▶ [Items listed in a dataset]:

Segment Open

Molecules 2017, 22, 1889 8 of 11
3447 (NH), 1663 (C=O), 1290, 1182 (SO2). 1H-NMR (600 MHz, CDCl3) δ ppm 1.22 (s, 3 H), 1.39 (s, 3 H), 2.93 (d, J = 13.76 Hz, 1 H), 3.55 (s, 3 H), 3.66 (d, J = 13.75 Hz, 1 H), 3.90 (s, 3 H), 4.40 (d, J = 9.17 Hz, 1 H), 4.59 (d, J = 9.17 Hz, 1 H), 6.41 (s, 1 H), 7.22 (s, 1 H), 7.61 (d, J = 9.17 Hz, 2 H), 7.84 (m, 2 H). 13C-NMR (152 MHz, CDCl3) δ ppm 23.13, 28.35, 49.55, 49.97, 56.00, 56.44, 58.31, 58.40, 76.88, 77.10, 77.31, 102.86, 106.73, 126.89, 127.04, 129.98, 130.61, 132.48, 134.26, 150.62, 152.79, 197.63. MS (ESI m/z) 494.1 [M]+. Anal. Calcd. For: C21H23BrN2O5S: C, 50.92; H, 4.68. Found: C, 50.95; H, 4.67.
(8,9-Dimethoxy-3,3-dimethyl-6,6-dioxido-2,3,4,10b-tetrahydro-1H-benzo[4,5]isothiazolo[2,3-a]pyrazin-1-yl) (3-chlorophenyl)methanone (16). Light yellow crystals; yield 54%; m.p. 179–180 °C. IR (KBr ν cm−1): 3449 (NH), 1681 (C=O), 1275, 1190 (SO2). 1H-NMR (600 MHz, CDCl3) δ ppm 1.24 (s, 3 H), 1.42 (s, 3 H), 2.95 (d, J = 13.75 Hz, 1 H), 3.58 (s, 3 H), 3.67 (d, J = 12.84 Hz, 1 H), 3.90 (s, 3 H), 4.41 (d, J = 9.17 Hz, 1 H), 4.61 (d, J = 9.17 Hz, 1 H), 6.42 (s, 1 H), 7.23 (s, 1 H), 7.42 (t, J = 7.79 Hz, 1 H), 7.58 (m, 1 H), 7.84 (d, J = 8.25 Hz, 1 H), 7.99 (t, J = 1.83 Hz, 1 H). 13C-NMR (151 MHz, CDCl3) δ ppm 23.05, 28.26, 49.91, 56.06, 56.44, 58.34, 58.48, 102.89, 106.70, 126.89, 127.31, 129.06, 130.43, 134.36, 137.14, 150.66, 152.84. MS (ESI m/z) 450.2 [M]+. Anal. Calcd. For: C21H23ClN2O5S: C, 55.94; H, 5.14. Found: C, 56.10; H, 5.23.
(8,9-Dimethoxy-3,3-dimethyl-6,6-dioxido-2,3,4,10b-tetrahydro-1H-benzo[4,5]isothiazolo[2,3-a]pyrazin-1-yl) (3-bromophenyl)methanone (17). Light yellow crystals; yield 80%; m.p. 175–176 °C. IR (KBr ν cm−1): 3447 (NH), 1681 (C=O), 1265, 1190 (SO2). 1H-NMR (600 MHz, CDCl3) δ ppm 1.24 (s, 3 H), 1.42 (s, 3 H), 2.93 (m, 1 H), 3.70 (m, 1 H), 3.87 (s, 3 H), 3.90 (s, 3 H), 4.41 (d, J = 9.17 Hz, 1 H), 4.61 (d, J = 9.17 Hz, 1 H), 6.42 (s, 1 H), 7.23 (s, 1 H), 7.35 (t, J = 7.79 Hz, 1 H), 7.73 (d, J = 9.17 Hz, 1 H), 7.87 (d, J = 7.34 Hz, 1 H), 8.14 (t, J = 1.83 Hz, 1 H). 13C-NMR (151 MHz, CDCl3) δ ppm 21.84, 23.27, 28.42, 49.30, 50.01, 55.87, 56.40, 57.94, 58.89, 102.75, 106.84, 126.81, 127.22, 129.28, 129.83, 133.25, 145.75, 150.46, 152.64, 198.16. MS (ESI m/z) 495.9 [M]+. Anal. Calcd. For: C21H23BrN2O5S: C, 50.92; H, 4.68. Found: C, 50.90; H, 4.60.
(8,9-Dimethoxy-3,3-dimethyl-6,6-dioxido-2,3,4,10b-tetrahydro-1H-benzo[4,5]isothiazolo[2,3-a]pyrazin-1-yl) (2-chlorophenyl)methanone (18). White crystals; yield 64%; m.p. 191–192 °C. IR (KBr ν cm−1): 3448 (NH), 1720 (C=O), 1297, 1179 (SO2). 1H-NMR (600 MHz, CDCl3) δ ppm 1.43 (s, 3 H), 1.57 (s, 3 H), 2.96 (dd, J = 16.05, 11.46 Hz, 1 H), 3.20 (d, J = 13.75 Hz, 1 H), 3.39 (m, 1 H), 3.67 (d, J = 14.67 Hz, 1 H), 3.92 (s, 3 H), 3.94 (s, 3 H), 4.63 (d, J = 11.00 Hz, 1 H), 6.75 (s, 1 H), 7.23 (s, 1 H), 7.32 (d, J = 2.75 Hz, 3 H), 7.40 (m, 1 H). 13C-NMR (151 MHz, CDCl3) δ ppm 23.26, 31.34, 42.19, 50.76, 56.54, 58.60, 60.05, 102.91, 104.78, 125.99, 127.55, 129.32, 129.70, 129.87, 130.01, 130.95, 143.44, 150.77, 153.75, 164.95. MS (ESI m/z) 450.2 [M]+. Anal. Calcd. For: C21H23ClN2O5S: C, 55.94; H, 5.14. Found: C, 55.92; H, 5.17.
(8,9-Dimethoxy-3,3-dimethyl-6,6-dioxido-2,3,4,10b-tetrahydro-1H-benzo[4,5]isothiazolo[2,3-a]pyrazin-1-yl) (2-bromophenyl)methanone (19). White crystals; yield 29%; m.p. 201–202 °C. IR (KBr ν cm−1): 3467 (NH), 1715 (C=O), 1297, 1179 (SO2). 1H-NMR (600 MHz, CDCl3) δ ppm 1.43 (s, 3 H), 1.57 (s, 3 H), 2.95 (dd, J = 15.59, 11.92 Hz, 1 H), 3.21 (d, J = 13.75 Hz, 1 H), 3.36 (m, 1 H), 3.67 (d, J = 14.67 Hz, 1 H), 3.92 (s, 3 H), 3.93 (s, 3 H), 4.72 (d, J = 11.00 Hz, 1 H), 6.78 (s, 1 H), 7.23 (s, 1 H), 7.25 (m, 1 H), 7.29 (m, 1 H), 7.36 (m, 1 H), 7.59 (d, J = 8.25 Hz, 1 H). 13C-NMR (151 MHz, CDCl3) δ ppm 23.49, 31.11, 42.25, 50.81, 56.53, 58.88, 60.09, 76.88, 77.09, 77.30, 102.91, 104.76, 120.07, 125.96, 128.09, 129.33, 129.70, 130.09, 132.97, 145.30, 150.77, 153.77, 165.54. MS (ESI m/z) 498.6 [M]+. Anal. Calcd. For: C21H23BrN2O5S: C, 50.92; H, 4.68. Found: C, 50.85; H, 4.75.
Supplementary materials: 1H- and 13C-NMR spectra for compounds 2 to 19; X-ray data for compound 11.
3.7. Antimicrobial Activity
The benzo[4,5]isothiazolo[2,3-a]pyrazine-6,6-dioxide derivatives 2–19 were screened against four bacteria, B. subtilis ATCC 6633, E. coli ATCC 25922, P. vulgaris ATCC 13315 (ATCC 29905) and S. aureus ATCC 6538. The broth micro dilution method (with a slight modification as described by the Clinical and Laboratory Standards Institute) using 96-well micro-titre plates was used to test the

Segment Closed

▶ [WHAT IS BEING ASKED]:
From the records above, extract every line exactly as it stands.

▶ [ANSWER AREA]:
Molecules 2017, 22, 1889 8 of 11
3447 (NH), 1663 (C=O), 1290, 1182 (SO2). 1H-NMR (600 MHz, CDCl3) δ ppm 1.22 (s, 3 H), 1.39 (s, 3 H), 2.93 (d, J = 13.76 Hz, 1 H), 3.55 (s, 3 H), 3.66 (d, J = 13.75 Hz, 1 H), 3.90 (s, 3 H), 4.40 (d, J = 9.17 Hz, 1 H), 4.59 (d, J = 9.17 Hz, 1 H), 6.41 (s, 1 H), 7.22 (s, 1 H), 7.61 (d, J = 9.17 Hz, 2 H), 7.84 (m, 2 H). 13C-NMR (152 MHz, CDCl3) δ ppm 23.13, 28.35, 49.55, 49.97, 56.00, 56.44, 58.31, 58.40, 76.88, 77.10, 77.31, 102.86, 106.73, 126.89, 127.04, 129.98, 130.61, 132.48, 134.26, 150.62, 152.79, 197.63. MS (ESI m/z) 494.1 [M]+. Anal. Calcd. For: C21H23BrN2O5S: C, 50.92; H, 4.68. Found: C, 50.95; H, 4.67.
(8,9-Dimethoxy-3,3-dimethyl-6,6-dioxido-2,3,4,10b-tetrahydro-1H-benzo[4,5]isothiazolo[2,3-a]pyrazin-1-yl) (3-chlorophenyl)methanone (16). Light yellow crystals; yield 54%; m.p. 179–180 °C. IR (KBr ν cm−1): 3449 (NH), 1681 (C=O), 1275, 1190 (SO2). 1H-NMR (600 MHz, CDCl3) δ ppm 1.24 (s, 3 H), 1.42 (s, 3 H), 2.95 (d, J = 13.75 Hz, 1 H), 3.58 (s, 3 H), 3.67 (d, J = 12.84 Hz, 1 H), 3.90 (s, 3 H), 4.41 (d, J = 9.17 Hz, 1 H), 4.61 (d, J = 9.17 Hz, 1 H), 6.42 (s, 1 H), 7.23 (s, 1 H), 7.42 (t, J = 7.79 Hz, 1 H), 7.58 (m, 1 H), 7.84 (d, J = 8.25 Hz, 1 H), 7.99 (t, J = 1.83 Hz, 1 H). 13C-NMR (151 MHz, CDCl3) δ ppm 23.05, 28.26, 49.91, 56.06, 56.44, 58.34, 58.48, 102.89, 106.70, 126.89, 127.31, 129.06, 130.43, 134.36, 137.14, 150.66, 152.84. MS (ESI m/z) 450.2 [M]+. Anal. Calcd. For: C21H23ClN2O5S: C, 55.94; H, 5.14. Found: C, 56.10; H, 5.23.
(8,9-Dimethoxy-3,3-dimethyl-6,6-dioxido-2,3,4,10b-tetrahydro-1H-benzo[4,5]isothiazolo[2,3-a]pyrazin-1-yl) (3-bromophenyl)methanone (17). Light yellow crystals; yield 80%; m.p. 175–176 °C. IR (KBr ν cm−1): 3447 (NH), 1681 (C=O), 1265, 1190 (SO2). 1H-NMR (600 MHz, CDCl3) δ ppm 1.24 (s, 3 H), 1.42 (s, 3 H), 2.93 (m, 1 H), 3.70 (m, 1 H), 3.87 (s, 3 H), 3.90 (s, 3 H), 4.41 (d, J = 9.17 Hz, 1 H), 4.61 (d, J = 9.17 Hz, 1 H), 6.42 (s, 1 H), 7.23 (s, 1 H), 7.35 (t, J = 7.79 Hz, 1 H), 7.73 (d, J = 9.17 Hz, 1 H), 7.87 (d, J = 7.34 Hz, 1 H), 8.14 (t, J = 1.83 Hz, 1 H). 13C-NMR (151 MHz, CDCl3) δ ppm 21.84, 23.27, 28.42, 49.30, 50.01, 55.87, 56.40, 57.94, 58.89, 102.75, 106.84, 126.81, 127.22, 129.28, 129.83, 133.25, 145.75, 150.46, 152.64, 198.16. MS (ESI m/z) 495.9 [M]+. Anal. Calcd. For: C21H23BrN2O5S: C, 50.92; H, 4.68. Found: C, 50.90; H, 4.60.
(8,9-Dimethoxy-3,3-dimethyl-6,6-dioxido-2,3,4,10b-tetrahydro-1H-benzo[4,5]isothiazolo[2,3-a]pyrazin-1-yl) (2-chlorophenyl)methanone (18). White crystals; yield 64%; m.p. 191–192 °C. IR (KBr ν cm−1): 3448 (NH), 1720 (C=O), 1297, 1179 (SO2). 1H-NMR (600 MHz, CDCl3) δ ppm 1.43 (s, 3 H), 1.57 (s, 3 H), 2.96 (dd, J = 16.05, 11.46 Hz, 1 H), 3.20 (d, J = 13.75 Hz, 1 H), 3.39 (m, 1 H), 3.67 (d, J = 14.67 Hz, 1 H), 3.92 (s, 3 H), 3.94 (s, 3 H), 4.63 (d, J = 11.00 Hz, 1 H), 6.75 (s, 1 H), 7.23 (s, 1 H), 7.32 (d, J = 2.75 Hz, 3 H), 7.40 (m, 1 H). 13C-NMR (151 MHz, CDCl3) δ ppm 23.26, 31.34, 42.19, 50.76, 56.54, 58.60, 60.05, 102.91, 104.78, 125.99, 127.55, 129.32, 129.70, 129.87, 130.01, 130.95, 143.44, 150.77, 153.75, 164.95. MS (ESI m/z) 450.2 [M]+. Anal. Calcd. For: C21H23ClN2O5S: C, 55.94; H, 5.14. Found: C, 55.92; H, 5.17.
(8,9-Dimethoxy-3,3-dimethyl-6,6-dioxido-2,3,4,10b-tetrahydro-1H-benzo[4,5]isothiazolo[2,3-a]pyrazin-1-yl) (2-bromophenyl)methanone (19). White crystals; yield 29%; m.p. 201–202 °C. IR (KBr ν cm−1): 3467 (NH), 1715 (C=O), 1297, 1179 (SO2). 1H-NMR (600 MHz, CDCl3) δ ppm 1.43 (s, 3 H), 1.57 (s, 3 H), 2.95 (dd, J = 15.59, 11.92 Hz, 1 H), 3.21 (d, J = 13.75 Hz, 1 H), 3.36 (m, 1 H), 3.67 (d, J = 14.67 Hz, 1 H), 3.92 (s, 3 H), 3.93 (s, 3 H), 4.72 (d, J = 11.00 Hz, 1 H), 6.78 (s, 1 H), 7.23 (s, 1 H), 7.25 (m, 1 H), 7.29 (m, 1 H), 7.36 (m, 1 H), 7.59 (d, J = 8.25 Hz, 1 H). 13C-NMR (151 MHz, CDCl3) δ ppm 23.49, 31.11, 42.25, 50.81, 56.53, 58.88, 60.09, 76.88, 77.09, 77.30, 102.91, 104.76, 120.07, 125.96, 128.09, 129.33, 129.70, 130.09, 132.97, 145.30, 150.77, 153.77, 165.54. MS (ESI m/z) 498.6 [M]+. Anal. Calcd. For: C21H23BrN2O5S: C, 50.92; H, 4.68. Found: C, 50.85; H, 4.75.
Supplementary materials: 1H- and 13C-NMR spectra for compounds 2 to 19; X-ray data for compound 11.
3.7. Antimicrobial Activity
The benzo[4,5]isothiazolo[2,3-a]pyrazine-6,6-dioxide derivatives 2–19 were screened against four bacteria, B. subtilis ATCC 6633, E. coli ATCC 25922, P. vulgaris ATCC 13315 (ATCC 29905) and S. aureus ATCC 6538. The broth micro dilution method (with a slight modification as described by the Clinical and Laboratory Standards Institute) using 96-well micro-titre plates was used to test the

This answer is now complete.